WHAT THIS TASK INVOLVES: Copy each of the following lines exactly, with nothing left out or changed.

(GIVEN DATA Opens)

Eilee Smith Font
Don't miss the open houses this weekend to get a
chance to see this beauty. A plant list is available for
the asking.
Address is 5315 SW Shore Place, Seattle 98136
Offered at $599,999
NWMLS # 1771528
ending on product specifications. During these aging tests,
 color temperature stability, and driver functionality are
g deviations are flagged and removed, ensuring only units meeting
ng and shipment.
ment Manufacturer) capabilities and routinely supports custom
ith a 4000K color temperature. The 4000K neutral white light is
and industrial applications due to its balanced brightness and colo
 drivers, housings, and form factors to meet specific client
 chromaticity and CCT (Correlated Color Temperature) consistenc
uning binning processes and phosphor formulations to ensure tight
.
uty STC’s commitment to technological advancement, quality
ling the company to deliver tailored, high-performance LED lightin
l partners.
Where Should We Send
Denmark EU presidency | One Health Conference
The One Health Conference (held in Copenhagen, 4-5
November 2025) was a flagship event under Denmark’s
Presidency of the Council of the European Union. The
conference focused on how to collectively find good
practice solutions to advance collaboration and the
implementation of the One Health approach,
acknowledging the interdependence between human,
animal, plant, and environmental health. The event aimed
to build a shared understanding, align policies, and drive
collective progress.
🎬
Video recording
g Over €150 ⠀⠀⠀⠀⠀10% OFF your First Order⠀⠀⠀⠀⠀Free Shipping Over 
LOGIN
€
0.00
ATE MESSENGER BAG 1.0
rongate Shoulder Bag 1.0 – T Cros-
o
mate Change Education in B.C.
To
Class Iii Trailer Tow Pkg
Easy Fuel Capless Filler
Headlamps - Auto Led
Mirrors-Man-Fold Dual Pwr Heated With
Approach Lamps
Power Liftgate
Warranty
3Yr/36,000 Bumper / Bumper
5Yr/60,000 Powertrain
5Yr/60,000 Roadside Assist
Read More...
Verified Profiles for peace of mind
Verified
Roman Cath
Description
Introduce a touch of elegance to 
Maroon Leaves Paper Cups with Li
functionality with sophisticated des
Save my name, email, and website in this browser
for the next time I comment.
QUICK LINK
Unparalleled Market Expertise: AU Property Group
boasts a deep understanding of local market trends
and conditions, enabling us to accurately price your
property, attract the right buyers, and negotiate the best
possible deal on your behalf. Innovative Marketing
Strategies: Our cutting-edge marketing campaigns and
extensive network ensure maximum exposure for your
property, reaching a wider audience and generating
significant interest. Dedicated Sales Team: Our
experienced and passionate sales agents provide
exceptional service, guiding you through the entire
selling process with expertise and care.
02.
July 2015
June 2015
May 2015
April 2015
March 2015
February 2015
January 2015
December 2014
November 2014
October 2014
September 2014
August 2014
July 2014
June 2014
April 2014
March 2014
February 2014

(GIVEN DATA Closes)

SOLVED PROBLEM:
Eilee Smith Font
Don't miss the open houses this weekend to get a
chance to see this beauty. A plant list is available for
the asking.
Address is 5315 SW Shore Place, Seattle 98136
Offered at $599,999
NWMLS # 1771528
ending on product specifications. During these aging tests,
 color temperature stability, and driver functionality are
g deviations are flagged and removed, ensuring only units meeting
ng and shipment.
ment Manufacturer) capabilities and routinely supports custom
ith a 4000K color temperature. The 4000K neutral white light is
and industrial applications due to its balanced brightness and colo
 drivers, housings, and form factors to meet specific client
 chromaticity and CCT (Correlated Color Temperature) consistenc
uning binning processes and phosphor formulations to ensure tight
.
uty STC’s commitment to technological advancement, quality
ling the company to deliver tailored, high-performance LED lightin
l partners.
Where Should We Send
Denmark EU presidency | One Health Conference
The One Health Conference (held in Copenhagen, 4-5
November 2025) was a flagship event under Denmark’s
Presidency of the Council of the European Union. The
conference focused on how to collectively find good
practice solutions to advance collaboration and the
implementation of the One Health approach,
acknowledging the interdependence between human,
animal, plant, and environmental health. The event aimed
to build a shared understanding, align policies, and drive
collective progress.
🎬
Video recording
g Over €150 ⠀⠀⠀⠀⠀10% OFF your First Order⠀⠀⠀⠀⠀Free Shipping Over 
LOGIN
€
0.00
ATE MESSENGER BAG 1.0
rongate Shoulder Bag 1.0 – T Cros-
o
mate Change Education in B.C.
To
Class Iii Trailer Tow Pkg
Easy Fuel Capless Filler
Headlamps - Auto Led
Mirrors-Man-Fold Dual Pwr Heated With
Approach Lamps
Power Liftgate
Warranty
3Yr/36,000 Bumper / Bumper
5Yr/60,000 Powertrain
5Yr/60,000 Roadside Assist
Read More...
Verified Profiles for peace of mind
Verified
Roman Cath
Description
Introduce a touch of elegance to 
Maroon Leaves Paper Cups with Li
functionality with sophisticated des
Save my name, email, and website in this browser
for the next time I comment.
QUICK LINK
Unparalleled Market Expertise: AU Property Group
boasts a deep understanding of local market trends
and conditions, enabling us to accurately price your
property, attract the right buyers, and negotiate the best
possible deal on your behalf. Innovative Marketing
Strategies: Our cutting-edge marketing campaigns and
extensive network ensure maximum exposure for your
property, reaching a wider audience and generating
significant interest. Dedicated Sales Team: Our
experienced and passionate sales agents provide
exceptional service, guiding you through the entire
selling process with expertise and care.
02.
July 2015
June 2015
May 2015
April 2015
March 2015
February 2015
January 2015
December 2014
November 2014
October 2014
September 2014
August 2014
July 2014
June 2014
April 2014
March 2014
February 2014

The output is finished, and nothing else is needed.